Held on October 24, 2019, 3 – 5 pm

• Beth Kewell and Roser Pujadas talked about Data-as-Money and strategizing within digital ecosystems.

Beth Kewell presented the work: Can I Pay with Me? The Rise of Data-as-Money Payment Options and their Implications for Sociology 

The importance of acquiring a good level of monetary literacy has been underlined consistently within the Sociology of Money and Sociology of Finance literatures, particularly in relation to the management of household incomes, wages, debt, and savings. The links between literacy and economic well-being have also been issues of past concern among analysts of the ‘digital divide.’ 

New patterns of exchange are emerging within the economy as a deliberate challenge to the institutions and ontological precepts of money. Such challenges seem arguably destined to unsettle established patterns of digital literacy. Cryptocurrencies are primarily viewed as the main source of provocation for these changes. A little-known facet of this disruption involves the use of personal data as a substitute for money. The likely implications of ‘me payments’ were extemporised in and by a 2017 art exhibition that provided visitors with the option to pay for souvenirs and artworks using their personal data. 
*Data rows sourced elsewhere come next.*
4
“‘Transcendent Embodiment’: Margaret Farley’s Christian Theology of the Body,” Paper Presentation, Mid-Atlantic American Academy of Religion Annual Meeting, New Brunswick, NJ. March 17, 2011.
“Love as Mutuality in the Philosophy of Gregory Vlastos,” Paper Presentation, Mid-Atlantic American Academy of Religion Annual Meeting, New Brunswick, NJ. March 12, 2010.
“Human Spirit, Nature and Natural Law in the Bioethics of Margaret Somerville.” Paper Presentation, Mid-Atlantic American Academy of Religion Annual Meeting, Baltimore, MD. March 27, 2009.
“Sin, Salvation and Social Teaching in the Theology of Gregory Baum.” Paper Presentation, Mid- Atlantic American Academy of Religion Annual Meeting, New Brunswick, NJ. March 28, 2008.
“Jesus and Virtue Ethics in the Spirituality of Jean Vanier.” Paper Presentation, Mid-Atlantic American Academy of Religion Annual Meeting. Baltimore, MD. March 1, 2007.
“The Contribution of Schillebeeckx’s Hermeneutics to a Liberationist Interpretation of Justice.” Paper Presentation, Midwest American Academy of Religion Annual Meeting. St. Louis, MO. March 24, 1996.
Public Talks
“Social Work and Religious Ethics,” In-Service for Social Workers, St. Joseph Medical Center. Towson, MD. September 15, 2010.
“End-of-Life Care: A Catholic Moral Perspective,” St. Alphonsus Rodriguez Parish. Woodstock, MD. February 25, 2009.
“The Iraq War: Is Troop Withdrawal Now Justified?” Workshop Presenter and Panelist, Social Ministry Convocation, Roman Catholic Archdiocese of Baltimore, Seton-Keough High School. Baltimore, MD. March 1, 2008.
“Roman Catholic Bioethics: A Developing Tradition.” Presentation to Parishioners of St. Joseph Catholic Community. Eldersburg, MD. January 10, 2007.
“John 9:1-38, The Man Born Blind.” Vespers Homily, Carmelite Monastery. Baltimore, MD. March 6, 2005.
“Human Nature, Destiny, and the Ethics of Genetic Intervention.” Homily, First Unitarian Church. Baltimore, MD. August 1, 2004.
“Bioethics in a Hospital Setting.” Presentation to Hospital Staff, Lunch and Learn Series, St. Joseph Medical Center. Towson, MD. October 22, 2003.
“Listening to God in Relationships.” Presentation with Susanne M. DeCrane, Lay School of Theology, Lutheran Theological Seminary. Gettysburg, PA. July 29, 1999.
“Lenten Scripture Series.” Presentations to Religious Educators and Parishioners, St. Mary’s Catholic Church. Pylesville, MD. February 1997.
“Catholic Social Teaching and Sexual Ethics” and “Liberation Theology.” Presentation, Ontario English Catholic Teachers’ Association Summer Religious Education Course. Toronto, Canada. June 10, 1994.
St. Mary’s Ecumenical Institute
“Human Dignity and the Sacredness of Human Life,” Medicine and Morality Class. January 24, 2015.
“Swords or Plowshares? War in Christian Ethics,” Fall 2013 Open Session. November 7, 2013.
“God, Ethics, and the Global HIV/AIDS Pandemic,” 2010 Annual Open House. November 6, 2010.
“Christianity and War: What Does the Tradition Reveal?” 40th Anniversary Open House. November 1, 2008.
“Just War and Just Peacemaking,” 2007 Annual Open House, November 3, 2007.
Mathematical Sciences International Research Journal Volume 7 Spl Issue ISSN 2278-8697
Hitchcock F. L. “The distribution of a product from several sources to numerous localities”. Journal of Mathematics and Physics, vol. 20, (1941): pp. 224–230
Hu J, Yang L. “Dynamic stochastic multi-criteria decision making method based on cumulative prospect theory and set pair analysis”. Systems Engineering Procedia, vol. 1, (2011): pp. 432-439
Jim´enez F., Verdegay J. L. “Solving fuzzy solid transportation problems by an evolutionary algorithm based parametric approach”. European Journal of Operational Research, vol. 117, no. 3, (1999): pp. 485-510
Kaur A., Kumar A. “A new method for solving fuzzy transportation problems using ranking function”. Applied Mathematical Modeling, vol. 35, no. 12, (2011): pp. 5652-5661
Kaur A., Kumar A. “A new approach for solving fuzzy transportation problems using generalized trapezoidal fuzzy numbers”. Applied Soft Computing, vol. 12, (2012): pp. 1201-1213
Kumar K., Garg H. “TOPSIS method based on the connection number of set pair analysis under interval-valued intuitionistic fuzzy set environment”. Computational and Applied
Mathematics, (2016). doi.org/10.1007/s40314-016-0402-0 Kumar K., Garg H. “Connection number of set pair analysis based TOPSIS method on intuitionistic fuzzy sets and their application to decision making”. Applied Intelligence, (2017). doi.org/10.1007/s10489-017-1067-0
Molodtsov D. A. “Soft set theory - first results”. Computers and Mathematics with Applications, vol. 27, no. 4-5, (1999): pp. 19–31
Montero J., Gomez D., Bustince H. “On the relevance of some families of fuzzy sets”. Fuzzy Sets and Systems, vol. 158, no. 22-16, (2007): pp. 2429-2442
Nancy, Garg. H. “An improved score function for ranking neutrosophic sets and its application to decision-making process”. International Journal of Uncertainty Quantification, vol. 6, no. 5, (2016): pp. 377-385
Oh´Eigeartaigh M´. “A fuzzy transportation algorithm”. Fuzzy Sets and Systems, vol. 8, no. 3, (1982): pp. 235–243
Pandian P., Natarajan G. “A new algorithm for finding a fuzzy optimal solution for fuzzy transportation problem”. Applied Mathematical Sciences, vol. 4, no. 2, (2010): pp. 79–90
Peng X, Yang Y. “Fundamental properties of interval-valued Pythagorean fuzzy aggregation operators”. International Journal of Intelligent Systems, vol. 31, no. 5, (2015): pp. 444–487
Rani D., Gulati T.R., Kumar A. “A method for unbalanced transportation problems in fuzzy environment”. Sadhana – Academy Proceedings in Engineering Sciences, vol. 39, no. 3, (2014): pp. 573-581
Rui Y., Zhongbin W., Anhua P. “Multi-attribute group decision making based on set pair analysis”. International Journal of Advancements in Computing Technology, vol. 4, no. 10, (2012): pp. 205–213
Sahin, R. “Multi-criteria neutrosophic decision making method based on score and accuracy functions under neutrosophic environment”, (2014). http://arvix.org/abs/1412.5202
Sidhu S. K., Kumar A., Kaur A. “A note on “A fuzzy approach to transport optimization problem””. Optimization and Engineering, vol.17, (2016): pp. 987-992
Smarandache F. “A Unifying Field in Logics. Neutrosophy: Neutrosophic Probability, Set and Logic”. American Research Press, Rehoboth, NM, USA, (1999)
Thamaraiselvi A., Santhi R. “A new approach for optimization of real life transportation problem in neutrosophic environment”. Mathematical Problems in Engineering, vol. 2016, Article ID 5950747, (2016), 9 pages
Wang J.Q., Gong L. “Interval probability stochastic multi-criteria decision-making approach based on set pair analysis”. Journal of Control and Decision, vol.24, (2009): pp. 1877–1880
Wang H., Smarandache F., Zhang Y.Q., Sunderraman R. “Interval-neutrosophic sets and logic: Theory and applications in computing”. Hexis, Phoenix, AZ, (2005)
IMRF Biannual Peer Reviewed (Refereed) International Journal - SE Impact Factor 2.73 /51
The paper explores the challenge this development raises for Sociologists, with a view to specifically identifying its implications for the ontology of money. The paper subsequently argues that if extended beyond the simulation stage, the ‘me-payment’ phenomena will open-up a fresh ‘digital literacy divide’ between consumers who acquire the skills to use their personal data as a form of payment and those who may be potentially disadvantaged by this change in the currency and mediation of transactions. 

Roser Pujadas presented the work: Strategizing within digital ecosystems: Achieving situational awareness through mapping

Digital innovation has resulted in a progressive dis-integration of monolithic IT systems and increased permeability of organisational boundaries, with system components spread across digital ecosystems. In this context, strategic decisions regarding selection, integration, and decommissioning of IT resources for value creation can become extremely complex. In this paper we present the little-explored construct of situational awareness, which we argue is of growing relevance for strategic decision-making in the context of distributed service ecosystems. We investigate the potential utility of this construct via a mapping artefact, the Wardley Map, which is said to enhance situational awareness within, and across, value chains, and we offer an empirical study of its use for strategizing. The map appears to enable practitioners to make sense of the open-ended digital ecosystem by developing an awareness of their own situated positioning vis-a-vis the positioning of other components, enabling better-informed decision-making. We then exemplify how mapping is done in practice, and make suggestions for further research into both the construct and the mapping device.